Register shifts: 28 realistic parent phrasings ("stopped breathing", "wheezing", "throwing up everything", "twitching", "floppy", "blueish skin") downgraded via the fail-safe rule because none matched the clinical-register pattern set

These inputs were NOT named in r1's review report. The Planner is a high-fidelity reader of named content (spec + prior review). It is not — and cannot be — a generator of unnamed adversarial inputs. Both r1 and r2 had the same root pattern (silent under-triage on parent-realistic phrasings) but r1's specific instances got fixed while r2's persisted because nobody had named them. Stage 2A.5 exists to close this gap proactively by mechanically mutating every [USER-VOICE] claim across the 5 axes (Unicode, negation, word-boundary, register-shift, embedded-symptom). What 2A.5 should have produced for r2:

| C-11 | SAFETY  | Smart apostrophe (U+2019) in symptom strings must not   | derived from C-03;       |
|      |         | bypass pattern matching                                 | Unicode axis             |
| C-12 | SAFETY  | Negation ("not lethargic", "no fever", "isn't            | derived from C-03;       |
|      |         | inconsolable") must NOT match the asserted-symptom      | negation axis            |
|      |         | pattern                                                 |                          |
| C-13 | SAFETY  | Word-fragment collisions ("limpid", "rashly") must not  | derived from C-02;       |
|      |         | trigger positive matches for "limp", "rash"             | word-boundary axis       |
| C-14 | SAFETY  | Lay-register equivalents match same severity tier:      | derived from C-03;       |
|      |         | "stopped breathing"=apnea, "wheezing"=respiratory       | register-shift axis      |
|      |         | distress, "floppy"=lethargy, "blueish skin"=cyanosis    |                          |
| C-15 | SAFETY  | Multiple tokens embedded in one sentence must each      | derived from C-03;       |
|      |         | match independently                                     | embedded-symptom axis    |

Implication for safety-domain builds: do not expect r1→PASS. The "named issues fixed in r2" pattern is the minimum result of the two-stage Planner alone — Stage 2A.5 is the structural fix that lets r2 actually pass instead of just exposing the next named layer.

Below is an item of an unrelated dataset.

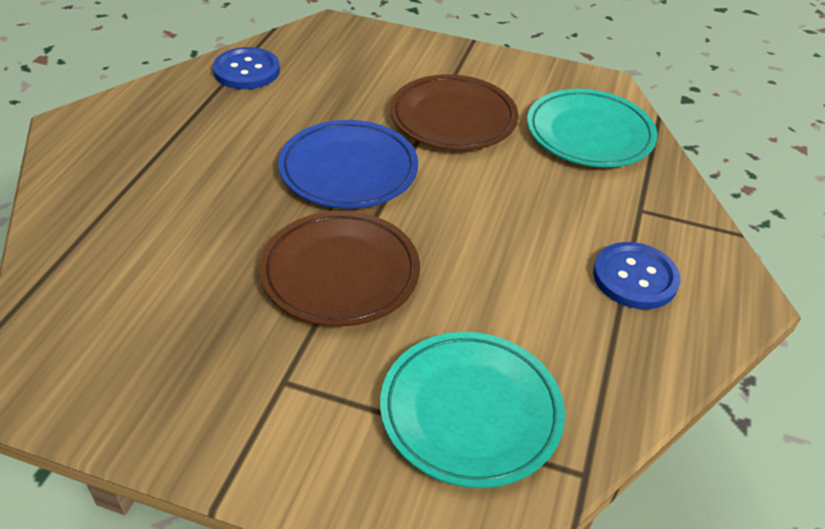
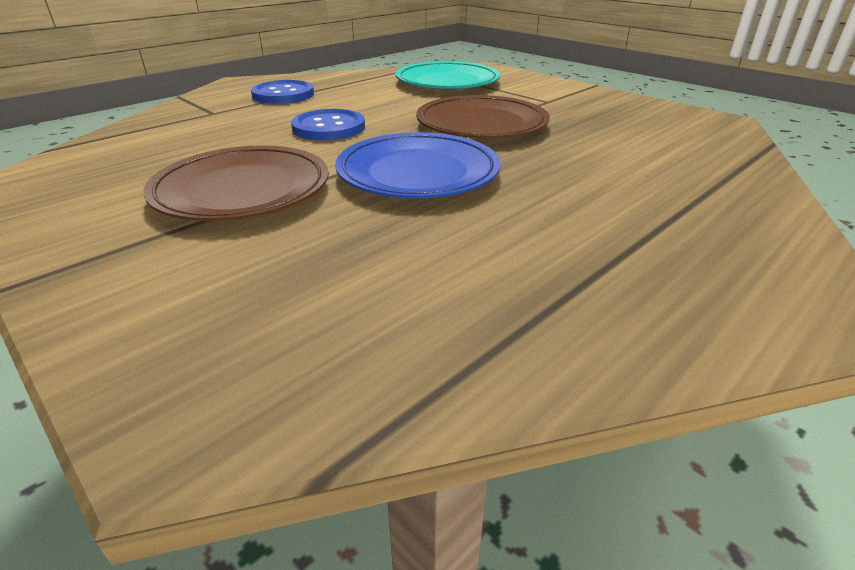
camera: 150 degrees left, 10 degrees down
blue button [213,47,280,89] -> blue button moved to [291,109,365,141]
turquoise plate [527,89,657,167] -> none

Implication for claudex's Codex review: the run-codex-review.sh prompt asks Codex to read spec-claims.md and check that every claim has a non-tautological test. If coverage is broken (uncovered claim, orphan test, fake coverage), Codex emits a ## Coverage gaps section that Step 4 treats as ESCALATE — Builder retries cannot fix it because the test contract is immutable post-planning. The user must re-run the loop so 2A/2A.5/2B regenerate.